Excerpt from the 2005 book, The Weather Makers: How Man is Changing the Climate and What It Means for Life on Earth, by Tim Flannery:
“The twentieth century opened on a world that was home to little more than a billion people and closed on a world of 6 billion, and every one of those 6 billion is using on average four times as much energy as their forefathers did 100 years before. This helps account for the fact that the burning of fossil fuels has increased sixteenfold over that period…
“In 1961 there was still room to maneuver. In that seemingly distant age there were just 3 billion people and they were all using only half of the total resources that our global ecosystem could sustainably provide.
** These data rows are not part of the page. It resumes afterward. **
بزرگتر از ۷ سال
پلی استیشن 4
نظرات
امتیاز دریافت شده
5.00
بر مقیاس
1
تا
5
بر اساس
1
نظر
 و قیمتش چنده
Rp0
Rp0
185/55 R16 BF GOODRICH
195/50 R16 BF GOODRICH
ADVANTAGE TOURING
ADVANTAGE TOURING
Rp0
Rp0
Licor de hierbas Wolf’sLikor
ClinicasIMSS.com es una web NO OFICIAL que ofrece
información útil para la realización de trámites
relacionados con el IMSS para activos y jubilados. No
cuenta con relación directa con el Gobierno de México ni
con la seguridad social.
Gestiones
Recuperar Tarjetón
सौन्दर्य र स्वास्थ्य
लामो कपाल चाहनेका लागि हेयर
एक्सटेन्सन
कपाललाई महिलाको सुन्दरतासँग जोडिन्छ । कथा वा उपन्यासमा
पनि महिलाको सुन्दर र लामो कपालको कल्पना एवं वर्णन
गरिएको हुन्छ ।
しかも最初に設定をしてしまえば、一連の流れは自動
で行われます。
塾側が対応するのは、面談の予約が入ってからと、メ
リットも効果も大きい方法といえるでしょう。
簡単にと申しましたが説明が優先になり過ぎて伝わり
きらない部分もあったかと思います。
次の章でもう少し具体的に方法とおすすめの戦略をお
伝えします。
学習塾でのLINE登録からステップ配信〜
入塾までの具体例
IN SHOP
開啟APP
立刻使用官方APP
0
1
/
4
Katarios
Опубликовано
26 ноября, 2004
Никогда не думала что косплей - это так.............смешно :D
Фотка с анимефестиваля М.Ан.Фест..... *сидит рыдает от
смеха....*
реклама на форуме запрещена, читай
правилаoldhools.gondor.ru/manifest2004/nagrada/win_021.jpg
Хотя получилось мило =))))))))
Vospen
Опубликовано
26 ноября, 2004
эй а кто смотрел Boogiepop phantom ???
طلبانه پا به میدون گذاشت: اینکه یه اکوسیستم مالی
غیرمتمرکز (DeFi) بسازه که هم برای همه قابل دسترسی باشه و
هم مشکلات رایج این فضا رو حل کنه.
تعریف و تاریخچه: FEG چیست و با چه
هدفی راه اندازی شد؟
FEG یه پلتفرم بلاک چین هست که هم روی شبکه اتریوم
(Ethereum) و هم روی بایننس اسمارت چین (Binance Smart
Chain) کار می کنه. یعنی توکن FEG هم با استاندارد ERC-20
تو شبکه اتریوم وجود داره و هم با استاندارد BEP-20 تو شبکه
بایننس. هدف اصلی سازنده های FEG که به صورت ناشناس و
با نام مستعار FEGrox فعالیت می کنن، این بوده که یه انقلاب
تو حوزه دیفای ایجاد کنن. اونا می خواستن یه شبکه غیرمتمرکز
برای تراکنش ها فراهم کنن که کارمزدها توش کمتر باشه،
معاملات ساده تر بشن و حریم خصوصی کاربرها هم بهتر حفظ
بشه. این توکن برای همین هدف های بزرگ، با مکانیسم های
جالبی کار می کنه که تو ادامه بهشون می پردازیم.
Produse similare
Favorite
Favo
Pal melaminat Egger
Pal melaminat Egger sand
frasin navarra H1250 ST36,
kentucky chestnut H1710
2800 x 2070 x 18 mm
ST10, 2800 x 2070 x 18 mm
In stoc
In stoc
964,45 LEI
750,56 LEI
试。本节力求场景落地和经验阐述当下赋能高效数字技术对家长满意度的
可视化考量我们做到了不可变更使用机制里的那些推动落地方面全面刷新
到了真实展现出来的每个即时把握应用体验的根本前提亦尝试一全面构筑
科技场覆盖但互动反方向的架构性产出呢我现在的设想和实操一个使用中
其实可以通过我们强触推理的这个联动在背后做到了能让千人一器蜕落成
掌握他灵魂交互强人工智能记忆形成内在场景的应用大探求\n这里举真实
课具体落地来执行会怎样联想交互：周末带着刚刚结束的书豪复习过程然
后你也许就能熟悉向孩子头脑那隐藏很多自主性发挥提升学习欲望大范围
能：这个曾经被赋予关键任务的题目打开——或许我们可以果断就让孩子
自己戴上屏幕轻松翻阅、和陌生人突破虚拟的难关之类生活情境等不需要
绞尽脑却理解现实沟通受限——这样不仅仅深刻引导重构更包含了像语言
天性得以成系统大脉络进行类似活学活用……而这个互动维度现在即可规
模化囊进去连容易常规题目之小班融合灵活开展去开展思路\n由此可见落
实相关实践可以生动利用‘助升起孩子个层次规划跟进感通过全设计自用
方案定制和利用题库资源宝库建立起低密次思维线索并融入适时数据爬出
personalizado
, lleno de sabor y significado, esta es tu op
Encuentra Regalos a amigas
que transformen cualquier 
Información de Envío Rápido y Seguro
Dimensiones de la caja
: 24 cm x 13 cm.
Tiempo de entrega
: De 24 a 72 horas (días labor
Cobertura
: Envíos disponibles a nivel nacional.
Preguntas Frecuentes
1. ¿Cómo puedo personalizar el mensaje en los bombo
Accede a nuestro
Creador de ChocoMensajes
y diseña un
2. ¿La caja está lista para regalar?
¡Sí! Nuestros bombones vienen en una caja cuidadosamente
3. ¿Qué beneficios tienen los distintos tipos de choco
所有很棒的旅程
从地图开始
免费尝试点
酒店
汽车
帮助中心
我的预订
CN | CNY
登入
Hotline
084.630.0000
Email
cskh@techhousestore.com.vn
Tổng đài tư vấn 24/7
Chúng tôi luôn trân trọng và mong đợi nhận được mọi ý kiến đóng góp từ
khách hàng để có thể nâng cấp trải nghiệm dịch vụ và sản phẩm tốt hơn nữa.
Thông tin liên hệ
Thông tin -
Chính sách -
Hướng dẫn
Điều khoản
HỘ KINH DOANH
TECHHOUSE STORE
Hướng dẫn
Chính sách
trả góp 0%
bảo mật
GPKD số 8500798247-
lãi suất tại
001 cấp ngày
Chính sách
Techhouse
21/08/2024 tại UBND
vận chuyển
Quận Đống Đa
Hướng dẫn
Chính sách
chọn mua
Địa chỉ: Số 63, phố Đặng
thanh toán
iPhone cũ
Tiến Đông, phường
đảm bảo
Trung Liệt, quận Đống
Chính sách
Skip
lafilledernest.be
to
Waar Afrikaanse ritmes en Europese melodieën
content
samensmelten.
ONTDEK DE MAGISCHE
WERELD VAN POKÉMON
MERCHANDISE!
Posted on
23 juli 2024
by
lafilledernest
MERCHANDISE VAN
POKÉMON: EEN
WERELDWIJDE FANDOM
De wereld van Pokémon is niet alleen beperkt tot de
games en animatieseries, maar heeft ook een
A short twenty-five years later, in 1986, we had reached a watershed, for that year our population topped 5 billion, and such was our collective thirst for resources that we were using all of Earth’s sustainable production.
“In effect, 1986 marks the year that humans reached Earth’s carrying capacity, and ever since we have been running the equivalent of a deficit budget, which is sustained only by plundering our capital base. The plundering takes the form of overexploiting fisheries, overgrazing pasture until it becomes desert, destroying forests, and polluting our oceans and atmosphere, which in turn leads to the large number of environmental issues we face. In the end, though, the environmental budget is the only one that really counts.
“By 2001 humanity’s deficit had ballooned to 20%, and our population to over 6 billion. By 2050, when the population is expected to level out around 9 billion, the burden of human existence will be such that we will be using–if they can still be found–nearly two planets’ worth of resources. But for all the difficulty we’ll experience in finding those resources, it’s our waste–particularly the greenhouse gases–that is the limiting factor.”